À l’Agence régionale de la langue picarde, on salue «une renaissance»

Quelques jours après avoir appris la nouvelle, la présidente de l’Agence régionale de la langue picarde Anne Tiberghien et son directeur, Olivier Engelaere ont répondu à nos questions… en français. 

Qu’est-ce que va changer pour la langue picarde le fait d’être inscrite officiellement dans une circulaire sur les langues et cultures régionales pouvant être enseignées dans l’Éducation nationale ?
Olivier Engelaere :
Beaucoup de choses ! C’est un énorme progrès puisque nous partions de loin. La langue picarde a désormais un statut officiel. Depuis 1999, le picard est reconnu par le ministère de la Culture grâce notamment au travail d’un linguiste, mais nous restions encore exclus de l’Éducation nationale. Ce qui fait une langue, c’est la possibilité de l’utiliser et de l’apprendre. Elle doit permettre de tout exprimer. Mi-octobre, quand nous avons eu connaissance du projet de circulaire, le picard n’y figurait pas. Nous l’espérions, mais on n’y croit pas vraiment. Y faire figurer le picard a été un combat transpartisan. Sans cela, nous serions encore une fois passés à côté…
Anne Tiberghien : L’un des reproches qui a longtemps été fait au picard, c’est de ne pas pouvoir l’écrire. Cela est évidemment faux, puisqu’il existe de nombreux textes écrits en picard.
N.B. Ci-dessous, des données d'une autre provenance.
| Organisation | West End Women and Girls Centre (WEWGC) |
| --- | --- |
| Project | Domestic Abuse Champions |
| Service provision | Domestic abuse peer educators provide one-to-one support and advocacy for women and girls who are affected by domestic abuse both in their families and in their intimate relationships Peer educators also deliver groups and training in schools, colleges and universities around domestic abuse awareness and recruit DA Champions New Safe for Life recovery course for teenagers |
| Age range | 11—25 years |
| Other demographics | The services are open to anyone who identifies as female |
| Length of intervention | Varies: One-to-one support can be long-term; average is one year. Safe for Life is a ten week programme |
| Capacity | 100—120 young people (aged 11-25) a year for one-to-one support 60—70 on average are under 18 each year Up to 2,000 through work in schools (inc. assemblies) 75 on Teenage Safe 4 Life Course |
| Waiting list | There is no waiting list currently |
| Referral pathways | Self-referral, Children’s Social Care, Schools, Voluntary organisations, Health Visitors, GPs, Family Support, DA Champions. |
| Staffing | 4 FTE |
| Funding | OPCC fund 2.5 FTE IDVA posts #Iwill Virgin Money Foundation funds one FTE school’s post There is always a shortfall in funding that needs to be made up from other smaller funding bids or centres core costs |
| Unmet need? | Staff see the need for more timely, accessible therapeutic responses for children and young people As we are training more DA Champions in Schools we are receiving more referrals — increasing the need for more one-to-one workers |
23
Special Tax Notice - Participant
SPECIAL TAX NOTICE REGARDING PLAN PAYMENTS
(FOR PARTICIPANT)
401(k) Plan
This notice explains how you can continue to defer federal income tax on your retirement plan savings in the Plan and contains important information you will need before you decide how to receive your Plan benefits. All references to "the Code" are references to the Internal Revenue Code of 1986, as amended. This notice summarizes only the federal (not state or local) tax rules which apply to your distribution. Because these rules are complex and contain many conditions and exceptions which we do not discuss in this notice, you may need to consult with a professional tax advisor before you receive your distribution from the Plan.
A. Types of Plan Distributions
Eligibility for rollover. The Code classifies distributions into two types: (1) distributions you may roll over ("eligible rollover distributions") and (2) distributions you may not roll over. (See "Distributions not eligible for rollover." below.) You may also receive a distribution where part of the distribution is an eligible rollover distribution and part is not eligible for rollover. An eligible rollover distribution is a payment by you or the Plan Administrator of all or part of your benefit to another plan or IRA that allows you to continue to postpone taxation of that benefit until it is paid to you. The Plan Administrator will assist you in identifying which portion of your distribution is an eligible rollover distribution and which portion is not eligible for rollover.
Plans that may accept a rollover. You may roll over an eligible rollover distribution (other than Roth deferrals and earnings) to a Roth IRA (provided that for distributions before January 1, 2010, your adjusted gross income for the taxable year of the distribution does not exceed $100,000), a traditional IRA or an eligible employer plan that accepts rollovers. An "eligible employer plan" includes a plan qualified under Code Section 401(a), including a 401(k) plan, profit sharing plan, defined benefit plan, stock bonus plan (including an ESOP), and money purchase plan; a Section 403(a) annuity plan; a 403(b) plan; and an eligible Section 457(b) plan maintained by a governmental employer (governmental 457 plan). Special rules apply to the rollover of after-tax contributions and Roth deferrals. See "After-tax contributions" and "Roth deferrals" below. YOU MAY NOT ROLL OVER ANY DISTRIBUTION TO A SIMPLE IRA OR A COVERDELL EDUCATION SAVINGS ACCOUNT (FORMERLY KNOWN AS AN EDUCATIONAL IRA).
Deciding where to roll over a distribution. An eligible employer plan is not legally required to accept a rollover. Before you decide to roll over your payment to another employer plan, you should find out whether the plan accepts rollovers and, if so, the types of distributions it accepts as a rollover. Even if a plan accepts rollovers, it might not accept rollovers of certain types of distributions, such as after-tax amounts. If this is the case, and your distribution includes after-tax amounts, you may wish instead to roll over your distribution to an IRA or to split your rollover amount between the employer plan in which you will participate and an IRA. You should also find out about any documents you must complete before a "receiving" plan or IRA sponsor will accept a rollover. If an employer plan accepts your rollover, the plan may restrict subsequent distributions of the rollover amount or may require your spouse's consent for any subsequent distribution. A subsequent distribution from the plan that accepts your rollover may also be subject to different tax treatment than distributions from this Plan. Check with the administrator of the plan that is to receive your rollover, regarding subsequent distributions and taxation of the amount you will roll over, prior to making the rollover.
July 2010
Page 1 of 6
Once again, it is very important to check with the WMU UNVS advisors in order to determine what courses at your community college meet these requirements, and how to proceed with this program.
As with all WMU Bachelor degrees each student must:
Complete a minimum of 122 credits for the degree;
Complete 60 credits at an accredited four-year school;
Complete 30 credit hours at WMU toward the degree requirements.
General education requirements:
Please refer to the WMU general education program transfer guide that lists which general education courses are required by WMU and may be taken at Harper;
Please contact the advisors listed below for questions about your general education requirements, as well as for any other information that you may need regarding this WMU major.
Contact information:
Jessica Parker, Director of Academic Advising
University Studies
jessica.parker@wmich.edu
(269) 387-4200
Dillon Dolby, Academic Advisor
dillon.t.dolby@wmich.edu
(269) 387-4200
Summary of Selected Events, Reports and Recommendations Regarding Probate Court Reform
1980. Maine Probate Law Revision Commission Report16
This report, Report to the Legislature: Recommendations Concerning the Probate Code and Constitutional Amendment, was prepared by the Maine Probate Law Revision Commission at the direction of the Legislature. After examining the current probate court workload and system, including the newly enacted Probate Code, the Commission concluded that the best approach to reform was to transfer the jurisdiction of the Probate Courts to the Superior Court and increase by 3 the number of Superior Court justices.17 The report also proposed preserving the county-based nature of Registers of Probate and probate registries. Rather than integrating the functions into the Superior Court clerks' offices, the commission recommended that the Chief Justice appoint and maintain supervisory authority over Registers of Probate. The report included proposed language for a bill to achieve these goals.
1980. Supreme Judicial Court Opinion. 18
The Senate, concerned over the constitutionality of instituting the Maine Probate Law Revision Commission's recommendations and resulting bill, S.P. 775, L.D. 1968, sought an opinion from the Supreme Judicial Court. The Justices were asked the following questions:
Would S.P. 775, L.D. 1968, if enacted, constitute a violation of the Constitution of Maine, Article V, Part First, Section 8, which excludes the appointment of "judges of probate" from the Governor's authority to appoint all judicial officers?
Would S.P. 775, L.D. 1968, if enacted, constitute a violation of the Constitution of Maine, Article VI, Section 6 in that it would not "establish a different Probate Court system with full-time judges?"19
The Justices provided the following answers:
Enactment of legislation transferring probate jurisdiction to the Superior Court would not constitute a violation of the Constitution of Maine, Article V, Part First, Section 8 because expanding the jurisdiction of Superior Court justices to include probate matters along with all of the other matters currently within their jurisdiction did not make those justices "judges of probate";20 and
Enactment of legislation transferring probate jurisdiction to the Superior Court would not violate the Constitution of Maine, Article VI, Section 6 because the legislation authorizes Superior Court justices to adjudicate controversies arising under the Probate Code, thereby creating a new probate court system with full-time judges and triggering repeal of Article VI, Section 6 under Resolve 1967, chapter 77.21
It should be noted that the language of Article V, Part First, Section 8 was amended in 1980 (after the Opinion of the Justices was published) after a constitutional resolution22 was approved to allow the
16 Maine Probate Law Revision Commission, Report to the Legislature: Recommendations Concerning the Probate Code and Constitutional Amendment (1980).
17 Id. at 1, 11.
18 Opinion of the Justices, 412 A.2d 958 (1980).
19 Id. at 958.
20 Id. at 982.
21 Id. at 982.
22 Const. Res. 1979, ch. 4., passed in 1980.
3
Mais sans transmission, il y a un risque de disparition. 

Quels sont désormais les objectifs de l’agence ?
A. T. :
Il faut désormais que l’on s’attelle à faire pratiquer le picard et donner de la visibilité à cette langue. La présence à l’école va permettre de transmettre la langue et la culture qui y est liée. On s’est moqué pendant des années des gens qui parlaient picard, mais cela doit changer. 
O. E. : On entre officiellement à l’école par la petite porte, mais ce n’est pas grave. À chaque fois que nous sommes intervenus en milieu scolaire, nous y avons reçu un bon accueil et des demandes pour revenir. Nous n’avons jamais essuyé d’opposition. C’est plus de quarante ans de militantisme récompensé. Maintenant que nous sommes dans la circulaire, on n’est pas prêt de nous en faire sortir. 

En ce qui concerne la transmission, allez-vous devoir former des enseignants ? 
A. T. :
Il y a toujours eu des enseignants qui pratiquent le picard, mais jusqu’alors, il n’y avait pas de cadre réglementaire pour l’enseigner. Nous sommes actuellement dans une phase expérimentale. Il va falloir former des enseignants, mais nous en connaissons quelques-uns motivés et investis.
O. E. : Depuis 2014, l’Agence régionale pour la langue picarde intervient dans les écoles via les temps d’activité périscolaires. Nous avons saisi l’opportunité. 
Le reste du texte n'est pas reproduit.